■ **Aim of the task**: How do the records below read from their first line through the line containing "right back paw: (313, 974)"? Write those lines out exactly.

■ **Record extracts**:
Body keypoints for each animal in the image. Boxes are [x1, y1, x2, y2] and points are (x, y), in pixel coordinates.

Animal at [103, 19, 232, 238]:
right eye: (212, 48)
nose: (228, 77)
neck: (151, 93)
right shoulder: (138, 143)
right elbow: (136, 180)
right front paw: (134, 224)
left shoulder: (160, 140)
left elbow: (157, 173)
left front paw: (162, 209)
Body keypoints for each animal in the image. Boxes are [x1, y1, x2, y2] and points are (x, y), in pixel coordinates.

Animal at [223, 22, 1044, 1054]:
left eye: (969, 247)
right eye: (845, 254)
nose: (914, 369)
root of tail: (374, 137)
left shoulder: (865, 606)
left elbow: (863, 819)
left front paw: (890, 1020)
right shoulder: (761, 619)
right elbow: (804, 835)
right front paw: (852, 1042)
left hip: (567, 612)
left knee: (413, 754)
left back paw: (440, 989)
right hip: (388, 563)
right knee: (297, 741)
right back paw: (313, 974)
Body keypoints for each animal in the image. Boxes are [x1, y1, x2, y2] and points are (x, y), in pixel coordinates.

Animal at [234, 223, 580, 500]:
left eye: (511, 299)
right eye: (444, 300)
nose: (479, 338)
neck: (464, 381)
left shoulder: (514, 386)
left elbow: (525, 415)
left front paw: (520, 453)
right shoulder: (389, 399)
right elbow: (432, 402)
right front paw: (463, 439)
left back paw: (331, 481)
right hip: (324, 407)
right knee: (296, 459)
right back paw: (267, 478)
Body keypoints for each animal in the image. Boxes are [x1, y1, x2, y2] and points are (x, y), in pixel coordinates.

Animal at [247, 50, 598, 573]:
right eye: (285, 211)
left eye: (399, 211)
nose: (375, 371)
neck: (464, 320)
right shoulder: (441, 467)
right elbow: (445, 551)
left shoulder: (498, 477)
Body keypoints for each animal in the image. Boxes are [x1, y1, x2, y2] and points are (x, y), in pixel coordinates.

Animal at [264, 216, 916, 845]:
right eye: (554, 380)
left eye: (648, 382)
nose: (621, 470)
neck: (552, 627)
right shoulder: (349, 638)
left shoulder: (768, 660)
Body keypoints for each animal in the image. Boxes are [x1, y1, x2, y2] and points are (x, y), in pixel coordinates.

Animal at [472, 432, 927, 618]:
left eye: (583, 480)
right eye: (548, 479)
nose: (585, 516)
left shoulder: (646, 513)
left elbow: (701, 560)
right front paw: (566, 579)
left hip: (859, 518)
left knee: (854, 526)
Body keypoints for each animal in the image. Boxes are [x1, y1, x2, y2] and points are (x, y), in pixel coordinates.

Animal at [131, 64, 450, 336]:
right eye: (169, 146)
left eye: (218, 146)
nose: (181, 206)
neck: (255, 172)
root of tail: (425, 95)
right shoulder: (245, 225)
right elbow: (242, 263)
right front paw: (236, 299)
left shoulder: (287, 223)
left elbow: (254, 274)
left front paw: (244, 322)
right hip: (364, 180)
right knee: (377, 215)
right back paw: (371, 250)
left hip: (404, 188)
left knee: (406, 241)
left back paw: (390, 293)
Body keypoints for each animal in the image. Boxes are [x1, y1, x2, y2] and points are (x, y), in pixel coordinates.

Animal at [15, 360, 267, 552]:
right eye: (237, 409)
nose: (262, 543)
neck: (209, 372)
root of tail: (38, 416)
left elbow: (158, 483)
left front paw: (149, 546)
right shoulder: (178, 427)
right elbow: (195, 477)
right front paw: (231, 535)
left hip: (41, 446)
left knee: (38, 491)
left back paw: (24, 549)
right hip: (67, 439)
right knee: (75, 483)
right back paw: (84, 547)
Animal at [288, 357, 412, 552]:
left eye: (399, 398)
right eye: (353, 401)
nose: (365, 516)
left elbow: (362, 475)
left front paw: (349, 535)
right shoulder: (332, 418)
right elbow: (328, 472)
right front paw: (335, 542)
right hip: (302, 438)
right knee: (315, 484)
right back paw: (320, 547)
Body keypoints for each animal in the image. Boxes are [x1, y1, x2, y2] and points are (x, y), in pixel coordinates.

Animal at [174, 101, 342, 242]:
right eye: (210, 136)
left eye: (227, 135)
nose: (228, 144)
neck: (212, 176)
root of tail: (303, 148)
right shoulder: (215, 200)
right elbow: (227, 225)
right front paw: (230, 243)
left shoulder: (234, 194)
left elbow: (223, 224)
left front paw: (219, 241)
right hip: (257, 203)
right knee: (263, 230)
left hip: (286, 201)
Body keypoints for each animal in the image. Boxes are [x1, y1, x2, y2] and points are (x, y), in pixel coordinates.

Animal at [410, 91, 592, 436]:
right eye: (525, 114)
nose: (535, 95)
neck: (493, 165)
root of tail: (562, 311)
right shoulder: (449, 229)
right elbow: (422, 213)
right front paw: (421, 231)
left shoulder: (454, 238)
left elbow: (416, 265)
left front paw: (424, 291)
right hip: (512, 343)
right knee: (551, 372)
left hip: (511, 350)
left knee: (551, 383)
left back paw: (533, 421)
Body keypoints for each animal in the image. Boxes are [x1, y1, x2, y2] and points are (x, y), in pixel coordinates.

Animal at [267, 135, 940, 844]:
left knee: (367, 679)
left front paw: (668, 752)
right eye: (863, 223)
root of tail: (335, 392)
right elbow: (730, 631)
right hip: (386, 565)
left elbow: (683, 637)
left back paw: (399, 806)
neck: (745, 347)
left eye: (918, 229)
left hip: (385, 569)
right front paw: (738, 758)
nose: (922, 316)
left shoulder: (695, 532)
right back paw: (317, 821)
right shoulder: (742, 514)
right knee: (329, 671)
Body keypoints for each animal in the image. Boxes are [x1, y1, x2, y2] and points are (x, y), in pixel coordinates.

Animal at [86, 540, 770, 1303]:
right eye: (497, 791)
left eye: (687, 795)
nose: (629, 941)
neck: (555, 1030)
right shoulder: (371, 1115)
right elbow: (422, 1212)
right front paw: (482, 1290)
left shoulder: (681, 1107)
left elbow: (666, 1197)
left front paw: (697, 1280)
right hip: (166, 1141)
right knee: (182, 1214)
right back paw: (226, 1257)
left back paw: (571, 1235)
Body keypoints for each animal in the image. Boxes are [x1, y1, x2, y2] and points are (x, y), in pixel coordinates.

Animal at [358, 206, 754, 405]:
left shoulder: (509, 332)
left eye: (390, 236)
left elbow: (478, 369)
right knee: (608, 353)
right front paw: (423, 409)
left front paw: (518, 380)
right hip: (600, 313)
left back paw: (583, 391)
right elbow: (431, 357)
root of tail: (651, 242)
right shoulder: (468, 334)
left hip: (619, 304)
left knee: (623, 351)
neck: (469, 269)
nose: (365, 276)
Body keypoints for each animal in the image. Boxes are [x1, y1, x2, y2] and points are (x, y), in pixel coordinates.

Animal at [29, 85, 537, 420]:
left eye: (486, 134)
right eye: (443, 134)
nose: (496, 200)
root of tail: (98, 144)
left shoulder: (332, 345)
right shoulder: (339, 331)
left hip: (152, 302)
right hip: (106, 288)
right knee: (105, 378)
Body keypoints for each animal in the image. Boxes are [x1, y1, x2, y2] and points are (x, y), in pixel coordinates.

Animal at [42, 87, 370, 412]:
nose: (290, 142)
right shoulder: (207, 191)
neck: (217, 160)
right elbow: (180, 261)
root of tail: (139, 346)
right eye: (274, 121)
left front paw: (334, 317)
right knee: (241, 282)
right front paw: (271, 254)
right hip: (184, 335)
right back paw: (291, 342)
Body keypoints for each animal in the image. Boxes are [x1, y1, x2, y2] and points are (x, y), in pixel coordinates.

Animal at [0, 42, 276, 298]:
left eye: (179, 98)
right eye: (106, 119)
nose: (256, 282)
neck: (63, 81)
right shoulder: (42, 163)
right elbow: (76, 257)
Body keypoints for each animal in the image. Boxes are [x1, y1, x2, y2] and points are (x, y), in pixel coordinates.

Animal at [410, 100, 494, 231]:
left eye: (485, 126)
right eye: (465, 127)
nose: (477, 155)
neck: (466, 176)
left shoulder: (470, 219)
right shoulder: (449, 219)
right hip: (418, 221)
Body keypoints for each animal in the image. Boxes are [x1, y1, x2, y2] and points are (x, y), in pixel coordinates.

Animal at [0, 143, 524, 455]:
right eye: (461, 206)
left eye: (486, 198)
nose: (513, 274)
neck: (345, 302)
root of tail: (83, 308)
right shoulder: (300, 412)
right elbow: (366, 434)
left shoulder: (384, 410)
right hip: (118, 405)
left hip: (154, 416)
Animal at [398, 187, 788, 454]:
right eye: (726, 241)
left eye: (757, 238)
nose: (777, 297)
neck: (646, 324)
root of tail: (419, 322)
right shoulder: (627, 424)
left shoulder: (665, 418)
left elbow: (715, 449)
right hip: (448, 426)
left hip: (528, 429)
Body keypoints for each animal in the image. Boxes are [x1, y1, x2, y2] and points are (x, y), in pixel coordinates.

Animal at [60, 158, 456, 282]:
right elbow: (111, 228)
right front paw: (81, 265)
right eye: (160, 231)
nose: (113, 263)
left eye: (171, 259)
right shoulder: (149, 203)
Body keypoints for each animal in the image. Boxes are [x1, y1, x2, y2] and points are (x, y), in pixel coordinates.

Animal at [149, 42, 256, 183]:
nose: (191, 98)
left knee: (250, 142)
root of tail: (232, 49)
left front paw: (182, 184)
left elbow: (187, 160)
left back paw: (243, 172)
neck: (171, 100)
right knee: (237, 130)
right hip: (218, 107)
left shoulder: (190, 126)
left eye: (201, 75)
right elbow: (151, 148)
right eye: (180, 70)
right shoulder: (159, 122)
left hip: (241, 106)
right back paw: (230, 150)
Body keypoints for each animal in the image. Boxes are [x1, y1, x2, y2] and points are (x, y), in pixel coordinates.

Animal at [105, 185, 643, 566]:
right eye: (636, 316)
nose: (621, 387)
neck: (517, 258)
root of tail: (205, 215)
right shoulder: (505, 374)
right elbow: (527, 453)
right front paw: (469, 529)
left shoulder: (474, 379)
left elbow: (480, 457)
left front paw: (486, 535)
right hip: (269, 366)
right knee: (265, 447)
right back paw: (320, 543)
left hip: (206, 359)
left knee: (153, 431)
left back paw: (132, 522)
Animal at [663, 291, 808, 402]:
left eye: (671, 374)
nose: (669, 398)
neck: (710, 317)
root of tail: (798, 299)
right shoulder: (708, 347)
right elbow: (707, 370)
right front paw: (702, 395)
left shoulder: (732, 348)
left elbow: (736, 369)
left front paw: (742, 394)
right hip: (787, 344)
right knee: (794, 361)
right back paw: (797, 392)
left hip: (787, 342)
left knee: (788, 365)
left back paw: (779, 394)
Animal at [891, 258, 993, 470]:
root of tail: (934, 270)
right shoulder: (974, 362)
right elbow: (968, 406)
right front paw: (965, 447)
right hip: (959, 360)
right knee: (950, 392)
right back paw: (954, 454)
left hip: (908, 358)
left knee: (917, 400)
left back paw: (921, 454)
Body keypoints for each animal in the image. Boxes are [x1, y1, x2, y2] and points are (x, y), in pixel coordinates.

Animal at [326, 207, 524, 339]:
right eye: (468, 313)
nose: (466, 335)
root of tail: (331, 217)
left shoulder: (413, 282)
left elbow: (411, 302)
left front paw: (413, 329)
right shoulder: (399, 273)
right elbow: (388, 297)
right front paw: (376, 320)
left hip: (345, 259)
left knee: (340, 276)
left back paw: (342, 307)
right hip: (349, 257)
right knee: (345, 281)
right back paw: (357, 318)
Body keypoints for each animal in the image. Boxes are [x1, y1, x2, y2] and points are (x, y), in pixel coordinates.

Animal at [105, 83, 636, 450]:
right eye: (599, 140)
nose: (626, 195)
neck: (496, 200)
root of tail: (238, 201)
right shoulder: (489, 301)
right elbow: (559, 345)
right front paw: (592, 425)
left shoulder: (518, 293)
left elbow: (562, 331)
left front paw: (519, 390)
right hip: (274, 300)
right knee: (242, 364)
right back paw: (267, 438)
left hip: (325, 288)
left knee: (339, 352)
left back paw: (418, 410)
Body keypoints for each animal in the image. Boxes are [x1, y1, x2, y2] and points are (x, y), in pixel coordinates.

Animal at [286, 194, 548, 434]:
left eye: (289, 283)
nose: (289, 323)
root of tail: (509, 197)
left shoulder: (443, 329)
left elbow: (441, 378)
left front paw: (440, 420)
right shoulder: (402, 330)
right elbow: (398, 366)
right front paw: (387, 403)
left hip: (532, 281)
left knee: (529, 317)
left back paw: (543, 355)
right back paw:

■ **Solution**:
Body keypoints for each animal in the image. Boxes are [x1, y1, x2, y2] and points are (x, y), in pixel coordinates.

Animal at [103, 19, 232, 238]:
right eye: (212, 48)
nose: (228, 77)
neck: (151, 93)
right shoulder: (138, 143)
right elbow: (136, 180)
right front paw: (134, 224)
left shoulder: (160, 140)
left elbow: (157, 173)
left front paw: (162, 209)
Body keypoints for each animal in the image. Boxes are [x1, y1, x2, y2] and points are (x, y), in pixel coordinates.

Animal at [223, 22, 1044, 1054]:
left eye: (969, 247)
right eye: (845, 254)
nose: (914, 369)
root of tail: (374, 137)
left shoulder: (865, 606)
left elbow: (863, 819)
left front paw: (890, 1020)
right shoulder: (761, 619)
right elbow: (804, 835)
right front paw: (852, 1042)
left hip: (567, 612)
left knee: (413, 754)
left back paw: (440, 989)
right hip: (388, 563)
right knee: (297, 741)
right back paw: (313, 974)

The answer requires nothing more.